Aus dem Gesundheitsbereich wissen wir: Die Verfügbarkeit und Interoperabilität von Daten können lebensnotwendig sein. Die Aufrechterhaltung unseres körperlichen und psychischen Funktionierens im Alltag wird in der Regel genauso als selbstverständlich betrachtet wie die Aufrechterhaltung des öffentlichen Gesundheitssystems. Auch hierfür werden die Voraussetzungen immer digitaler. Das fängt bei der Informationsbeschaffung als Kerngeschäft der Digitalisierung an, z. B. in Arztpraxen, geht bei dessen Verwendung in innovativen diagnostischen und therapeutischen Methoden – bspw. in Krankenhäusern – weiter und findet in der Rehabilitationsassistenz oder der Verwendung von Gesundheitsapps zur Prävention in den persönlichen Alltag. Hier kommt die Telematikinfrastruktur (TI) des Gesundheitswesens ins Spiel, die u. a. dafür sorgen soll, dass die dahinter liegenden (digitalen) Prozesse möglichst flüssig miteinander kommunizieren können. Der Gesundheitsbereich zeigt aber auch, dass eine Infrastruktur nur so gut ist, wie die Erfüllung ihrer Teilnahme-Voraussetzungen. Auch das wird aktuell in der Gesundheitspolitik fokussiert, z. B. durch die Förderung der Digitalisierungsreife von Krankenhäusern durch das KHZG (Krankenhauszukunftsgesetz). Dabei gilt, dass Infrastrukturen auf Jahrzehnte und Jahrhunderte ausgelegt sind. Da ist es nicht verwunderlich, dass die Einführung solcher Großvorhaben nicht immer reibungslos verläuft.
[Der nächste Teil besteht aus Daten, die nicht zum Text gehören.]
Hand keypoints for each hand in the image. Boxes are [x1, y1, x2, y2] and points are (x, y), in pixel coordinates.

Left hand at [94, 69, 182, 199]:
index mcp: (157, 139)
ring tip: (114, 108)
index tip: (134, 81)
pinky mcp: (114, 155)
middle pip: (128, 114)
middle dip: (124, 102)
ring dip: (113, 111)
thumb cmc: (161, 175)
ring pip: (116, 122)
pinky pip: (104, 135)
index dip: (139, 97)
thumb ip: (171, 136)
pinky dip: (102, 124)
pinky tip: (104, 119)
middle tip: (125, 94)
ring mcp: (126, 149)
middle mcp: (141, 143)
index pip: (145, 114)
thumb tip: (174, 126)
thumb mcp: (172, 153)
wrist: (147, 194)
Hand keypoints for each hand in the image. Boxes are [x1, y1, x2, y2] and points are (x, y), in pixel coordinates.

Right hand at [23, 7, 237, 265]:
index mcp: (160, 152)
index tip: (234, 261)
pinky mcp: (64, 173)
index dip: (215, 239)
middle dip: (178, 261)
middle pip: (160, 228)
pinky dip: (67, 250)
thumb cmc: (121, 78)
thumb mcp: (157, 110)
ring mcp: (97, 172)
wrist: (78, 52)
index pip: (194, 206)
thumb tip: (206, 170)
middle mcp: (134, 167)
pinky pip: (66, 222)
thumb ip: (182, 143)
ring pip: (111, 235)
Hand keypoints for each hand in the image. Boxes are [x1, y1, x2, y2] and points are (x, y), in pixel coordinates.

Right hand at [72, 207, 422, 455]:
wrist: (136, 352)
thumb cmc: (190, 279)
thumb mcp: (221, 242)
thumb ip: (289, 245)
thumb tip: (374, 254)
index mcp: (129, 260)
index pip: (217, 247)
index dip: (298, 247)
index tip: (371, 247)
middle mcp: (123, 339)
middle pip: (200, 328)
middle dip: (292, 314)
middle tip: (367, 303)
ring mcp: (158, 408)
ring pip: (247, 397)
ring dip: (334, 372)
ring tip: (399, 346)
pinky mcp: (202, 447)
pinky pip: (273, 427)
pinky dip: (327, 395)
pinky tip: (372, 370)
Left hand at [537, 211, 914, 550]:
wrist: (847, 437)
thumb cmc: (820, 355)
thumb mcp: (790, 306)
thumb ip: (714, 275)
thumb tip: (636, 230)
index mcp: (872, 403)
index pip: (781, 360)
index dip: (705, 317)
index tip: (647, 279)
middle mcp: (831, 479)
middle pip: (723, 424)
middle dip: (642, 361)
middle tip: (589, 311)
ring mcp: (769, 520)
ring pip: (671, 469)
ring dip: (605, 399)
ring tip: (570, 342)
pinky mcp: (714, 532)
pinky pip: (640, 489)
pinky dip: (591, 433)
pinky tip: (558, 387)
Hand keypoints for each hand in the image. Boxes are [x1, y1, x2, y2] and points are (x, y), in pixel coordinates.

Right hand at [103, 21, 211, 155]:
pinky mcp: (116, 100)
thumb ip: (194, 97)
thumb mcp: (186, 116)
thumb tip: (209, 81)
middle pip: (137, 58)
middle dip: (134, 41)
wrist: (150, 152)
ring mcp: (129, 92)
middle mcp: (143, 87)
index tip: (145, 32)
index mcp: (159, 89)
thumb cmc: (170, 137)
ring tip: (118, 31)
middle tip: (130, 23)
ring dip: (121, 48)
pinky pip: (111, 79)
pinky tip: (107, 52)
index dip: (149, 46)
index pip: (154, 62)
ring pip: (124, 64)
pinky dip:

Auch bei der Telematikinfrastruktur sind deswegen die eingangs erwähnten Anforderungen an eine selbstverständlich genutzte Infrastruktur noch nicht ausreichend erfüllt: Ein niederschwelliger Zugang, der durch alltägliche Routinen zur Souveränität ermächtigt und durch dezentralisierte Balance einschränkende Abhängigkeiten vermeidet. Dafür visiert die gematik bereits die TI 2.0 mit der Arena als Metapher an und folgt damit der häufig gestellten Forderung, das Spielfeld für alle Akteure anzugleichen („level the playing field“) – hoffentlich um nicht gegeneinander, sondern effizienter miteinander „spielen“ zu können. Wie gut das klappt, werden die nächsten Jahre zeigen, denn auch Routinen müssen erst eingespielt werden.